Creating and establishing proof of hybrid protein nanofibers, i.e., protein nanofibers that contain more than one protein, is a currently unsolved challenge in bioinspired materials science. Such hybrid protein nanofibers could serve as universal building blocks for the bottom-up preparation of functional materials with bespoke properties.
In this work, the similarity in the amino acid sequences, in both human serum albumin (HSA) and hemoglobin (HGB) proteins, exposed upon conformational changes and their hydrophobic interactions are recognized as the driving force for the self-assembly mechanism of the hybrid protein nanofibers.

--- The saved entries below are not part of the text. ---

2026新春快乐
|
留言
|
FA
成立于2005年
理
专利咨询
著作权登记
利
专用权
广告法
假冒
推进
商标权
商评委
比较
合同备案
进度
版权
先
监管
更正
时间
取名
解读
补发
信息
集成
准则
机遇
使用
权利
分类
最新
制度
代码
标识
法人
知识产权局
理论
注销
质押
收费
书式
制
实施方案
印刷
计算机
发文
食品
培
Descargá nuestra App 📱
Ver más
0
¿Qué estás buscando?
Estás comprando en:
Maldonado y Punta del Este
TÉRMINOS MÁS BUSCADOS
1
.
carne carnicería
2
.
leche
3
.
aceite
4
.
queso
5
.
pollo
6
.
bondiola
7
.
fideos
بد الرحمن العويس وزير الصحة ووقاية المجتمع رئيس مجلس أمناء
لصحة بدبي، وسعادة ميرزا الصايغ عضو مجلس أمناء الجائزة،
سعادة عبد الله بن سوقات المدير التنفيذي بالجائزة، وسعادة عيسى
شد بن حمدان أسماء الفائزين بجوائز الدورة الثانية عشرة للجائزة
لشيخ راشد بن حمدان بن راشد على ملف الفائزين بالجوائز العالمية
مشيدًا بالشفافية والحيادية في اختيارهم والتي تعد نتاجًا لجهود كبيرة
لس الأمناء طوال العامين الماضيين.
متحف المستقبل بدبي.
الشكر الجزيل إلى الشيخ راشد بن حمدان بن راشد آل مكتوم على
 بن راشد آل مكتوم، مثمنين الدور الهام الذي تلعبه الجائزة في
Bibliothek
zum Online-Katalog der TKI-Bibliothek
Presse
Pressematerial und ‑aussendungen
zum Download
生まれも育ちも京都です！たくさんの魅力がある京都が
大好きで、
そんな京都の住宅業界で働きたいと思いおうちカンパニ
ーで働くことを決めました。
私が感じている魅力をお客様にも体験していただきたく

The challenge of establishing the proof of hybrid protein nanofibersí heterogenic nature can be overcome with nanospectroscopic techniques, such as TERS and AFM force spectroscopy.
The German team of scientists believe that this self-assembly approach can successfully be applied to other plasma proteins assuming that the same amino acid sequences can be found in both proteins upon conformational changes.
For example, the fibrinogen and fibronectin system is expected to form hybrid protein nanofibers due to the similarity in the primary structure and the existence of binding sites for fibrin in fibronectin.
"Such hybrid protein nanofibers can be for example utilized as universal building blocks for the bottom-up preparation of larger bioactive structures or, on account of their high surface area, can be used as bioactive devices and sensors," the authors conclude.